What I’ve done is register for the Spartan Sprint Race in Charlotte, NC. This 5K mud race — which takes place on March 23rd,  2013 — is a bit unlike other mud runs in that my team, Team Hot n Dirty, won’t get a race map, and generally will have little idea what we’ll be facing when. If you watch the videos (I have; over and over, while sobbing into my trail mix), you know that it will probably involve mud, climbing impossible obstacles using arm strength (what’s that?), getting hit in the face with tools of medieval torture (or training tools for football players, I can’t tell which), mud, being knocked to the ground, belly crawling under barbed wire, mud, ice-cold water, rope climbing, and mud, mud, mud.

I’ve done 2 races in my entire life, both after the age of 32, and both more than 2 years ago. One a sprint triathlon, the other a hilly 4-miler. The only reasons I completed them were because a) I was determined and b) they had very, very supportive environments, designed to encourage beginners. If at any point in time, one of the officials or volunteers had thrown a bucket of cold, muddy water in my face, I would have melted, wicked witch style, right into the hot pavement, never to be seen again. Not even for the wretched, poorly made sequel.

On top of that, my baseline of fitness has dropped dramatically over the past 6 months, coinciding directly with my taking a new job, causing me to sit down more than I stand up. My ability to run 10 minutes without stopping has been greatly compromised; this race will be 35-40 minutes of a different kind of hell.

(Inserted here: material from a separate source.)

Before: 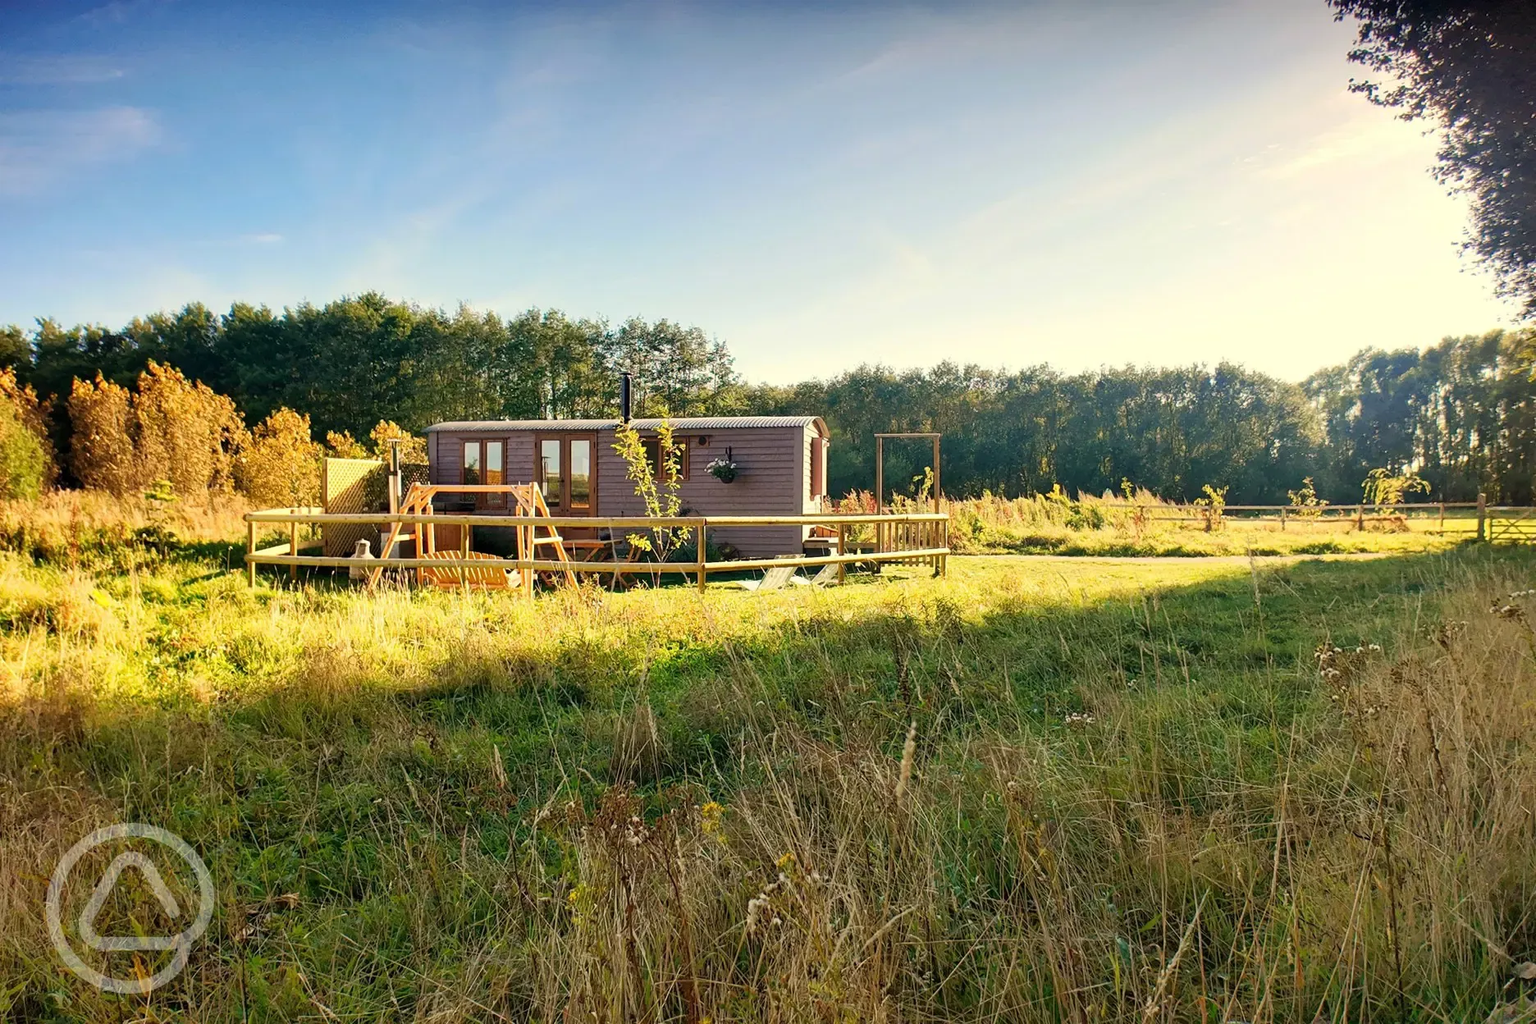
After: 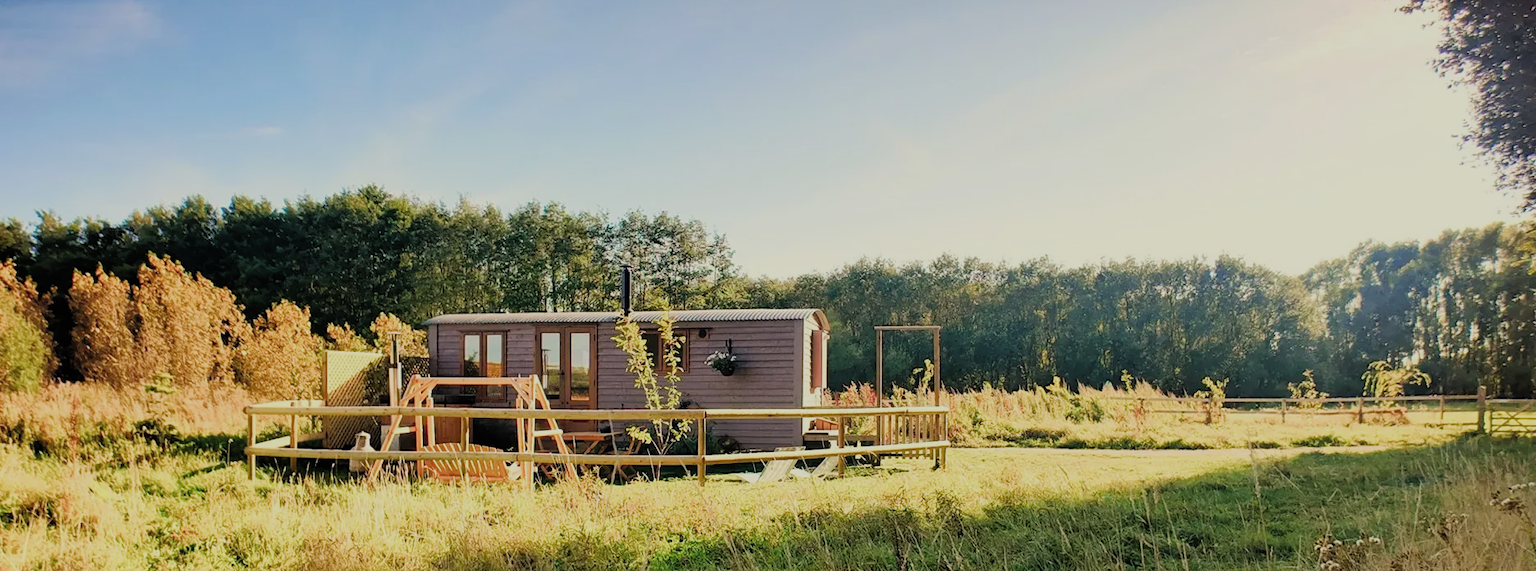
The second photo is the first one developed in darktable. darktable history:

And the mud — well, I don’t exactly enjoy getting dirty. It’s okay, it happens, I’m not all Emma from Glee about it or anything, but mud? Lots and lots and lots of mud? 3 miles of mud? I don’t mean to be a stick in the …but, well…

Ack. Perhaps this wasn’t the best choice. That, and the fact that I’m terrified of all things physical (it’s my tiny arms; I blame everything on them! I can’t open an already opened jar of jam without grunting.)

Then again, I do have 8 months, and I have been looking for ways to shake up my fitness routine — you know, something beyond doing a couple of crunches or yoga stretches and walking quickly up and down the stairs before eating an energy bar and chilling with a book. I’ve even looked into trying parkour. I’ve never taken an actual fitness class of any kind …no martial arts, no drop-in yoga sessions, nothing beyond that psychotically peppy Richard Simmons VHS tape I tried with my mom the summer of my junior year of high school.

Yeah, I was one of the cool kids.

This race feels like a chance to be one of the really cool kids …overlooking the fact that I’m joining an already established movement. If I wait much longer, they’ll have mud races at the senior centers.

And, except for ballet, opera, rocket science, and car repair, I don’t like to think that there’s anything I can’t do.

That’s why I hit submit, why I’ll train my behind off (hopefully literally), and why I’ll register for a trial intro to parkour class at Fifth Ape in Chapel Hill. I don’t expect that transaction to leave me huddling in my dining room, sad and full of fear, both because it’s free and because it’s one class. One free INTRO class.

There’s nothing scary about that, right?

Here’s the thing. The one thing I’m really good at is being dramatic. I can be dramatic about anything. So, if you like ridiculous, outrageous tales that raise the mundane to the melodramatic with the greatest of ease, join me each week as I chronicle my rise from pseudo-couch potato, 36 year old mother of 4, with puny, puny arms to Spartan Mud Goddess and Parkour Mistress Extraordinaire.

Or if I fail, Mother of 4 Who Was Last Seen Facedown in a River of Mud and Shame.

Either way, it won’t be a boring ride!